* [Texte extrait]

+ + + +

À la gare de Lyon-Perrache, vers 7h00, Véronique, une aide à domicile de 54 ans, descendait d'un train pris plus tôt qu'habituellement. «Pour mon employeur, la grève, c'est pas son problème. Il faut être à l'heure», dit-elle. «Je n'ai pas trop saisi le fond de la grève, mais il faut qu'ils arrêtent.»

«Je comprends les raisons de la grève», a estimé en revanche Emilie Hoertel, 39 ans, clerc d'avocat à Paris, qui fait le trajet chaque jour depuis Dijon. «Même si ça nous arrange pas la vie, pour garder un service public qui maille le territoire, ça vaut le coup de se battre.»

Le trafic avait déjà été «très perturbé» mardi. La direction a annoncé un taux de grévistes de 33,9% en matinée, soit moins que les 35,4% enregistrés le 22 mars, quand les cheminots ont manifesté à Paris. Mais parmi les «agents indispensables à la circulation des trains», le taux atteignait 48% (contre 36%).

Des chiffres remis en cause par les syndicats. La direction de la SNCF «manipule les chiffres», a affirmé mercredi Erik Meyer de SUD-Rail, faisant état sur France Inter d'un «taux de grévistes qui dépasse 60%».

Avec des modalités différentes, les quatre syndicats représentatifs à la SNCF sont tous lancés dans la bataille: une grève deux jours sur cinq jusqu'au 28 juin pour CGT, Unsa et CFDT; une grève illimitée reconductible par 24 heures pour SUD-Rail. Un nouveau préavis a été déposé par les trois premiers, courant de samedi 20h00 jusqu'à mardi 10 avril 7h55.

+ + + +

* [Documents fournis]
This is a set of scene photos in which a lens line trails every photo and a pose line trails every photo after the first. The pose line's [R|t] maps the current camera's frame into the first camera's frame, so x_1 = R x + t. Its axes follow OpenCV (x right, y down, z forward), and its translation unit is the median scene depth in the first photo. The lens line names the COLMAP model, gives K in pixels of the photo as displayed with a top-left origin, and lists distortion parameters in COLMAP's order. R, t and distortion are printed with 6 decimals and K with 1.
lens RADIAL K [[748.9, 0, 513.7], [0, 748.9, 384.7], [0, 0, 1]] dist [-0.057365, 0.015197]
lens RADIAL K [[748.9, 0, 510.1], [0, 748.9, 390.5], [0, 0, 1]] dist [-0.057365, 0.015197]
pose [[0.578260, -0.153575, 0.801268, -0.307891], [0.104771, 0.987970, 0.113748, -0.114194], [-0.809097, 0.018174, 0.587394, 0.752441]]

+ + + +

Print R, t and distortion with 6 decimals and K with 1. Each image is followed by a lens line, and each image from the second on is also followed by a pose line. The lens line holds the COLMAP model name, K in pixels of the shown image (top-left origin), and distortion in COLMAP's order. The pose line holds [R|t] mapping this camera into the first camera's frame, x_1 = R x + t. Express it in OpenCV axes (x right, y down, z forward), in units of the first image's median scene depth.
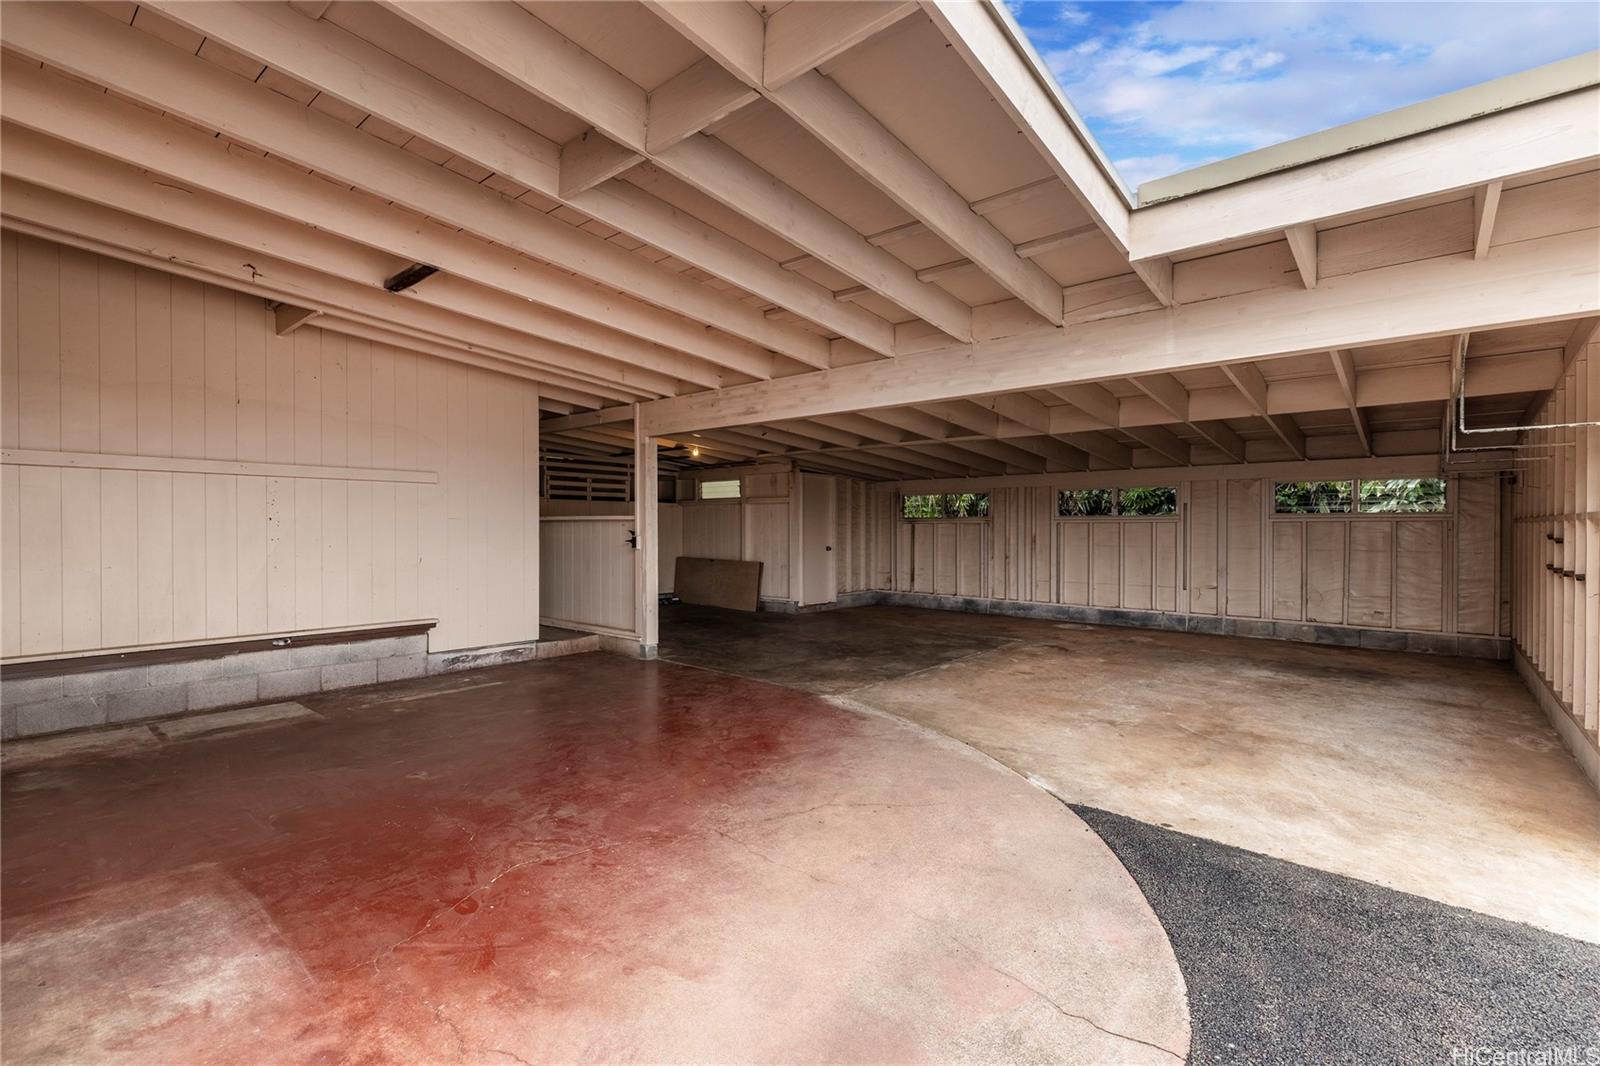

+ + + +

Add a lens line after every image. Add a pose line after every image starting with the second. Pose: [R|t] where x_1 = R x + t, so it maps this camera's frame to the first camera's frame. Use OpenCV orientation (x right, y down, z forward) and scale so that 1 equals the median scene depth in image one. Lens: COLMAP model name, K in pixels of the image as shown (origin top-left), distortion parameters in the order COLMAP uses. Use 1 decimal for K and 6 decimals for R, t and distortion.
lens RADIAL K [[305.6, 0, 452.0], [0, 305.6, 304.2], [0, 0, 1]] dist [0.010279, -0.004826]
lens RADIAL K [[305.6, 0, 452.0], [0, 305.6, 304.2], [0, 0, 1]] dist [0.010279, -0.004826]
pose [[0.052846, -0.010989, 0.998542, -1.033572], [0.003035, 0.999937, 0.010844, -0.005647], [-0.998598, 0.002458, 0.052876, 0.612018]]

+ + + +

* [Consignes]
#1 Répondez aux questions suivantes d'après le texte sur la grève à la SNCF.
(a) Quel âge a Véronique, l'aide à domicile rencontrée à la gare de Lyon-Perrache ?
(b) Quel taux de grévistes la direction a-t-elle annoncé en matinée ?
(c) Jusqu'à quelle date la CGT, l'Unsa et la CFDT prévoient-elles une grève deux jours sur cinq ?
#2 Poursuivez le texte sur la grève à la SNCF à la suite de sa dernière phrase.

* [Réponses fournies]
#1
(a) Elle a 54 ans.
(b) Elle a annoncé un taux de 33,9 %.
(c) Jusqu'au 28 juin.

#2
Environ 300 assemblées générales devaient se tenir mercredi pour décider de la suite à donner au mouvement, a précisé à l'AFP M. Meyer.

La grève ne devrait pas être reconduite jeudi, a-t-il estimé, compte tenu «des échanges entre grévistes» mardi. Mais «dans beaucoup d'endroits, les assemblées générales devraient voter des motions pour demander aux organisations syndicales un durcissement du mouvement la semaine prochaine».

Intérêt général

Le projet de loi sur le pacte ferroviaire, qui prévoit un recours aux ordonnances sur certains points, sera voté en première lecture le 17 avril à l'Assemblée.

Les députés Les Républicains devraient s'entendre pour voter «pour» la réforme de la SNCF, ou «s'abstenir», a estimé mercredi Damien Abad, un des vice-présidents du parti, qui, pour sa part, la votera.

«La bataille de l'opinion», titrait Le Parisien mercredi: de nombreux journaux estimaient en effet que c'est l'opinion qui sera «l'arbitre» du bras de fer en cours.

Pour le député LFI Adrien Quatennens, interrogé sur RFI, il y a de fait «une bataille de l'opinion à mener» pour «faire la démonstration» que les mouvements sociaux tel celui à la SNCF ne sont pas «une bataille de quelques secteurs pour eux», mais plutôt «une bataille d'intérêt général».

Les syndicats de la SNCF s'opposent à une réforme qui «vise à détruire le service public ferroviaire par pur dogmatisme». Dans leur viseur: la suppression de l'embauche au statut, l'ouverture à la concurrence et la transformation de la SNCF en société anonyme, prémices d'une future privatisation selon eux.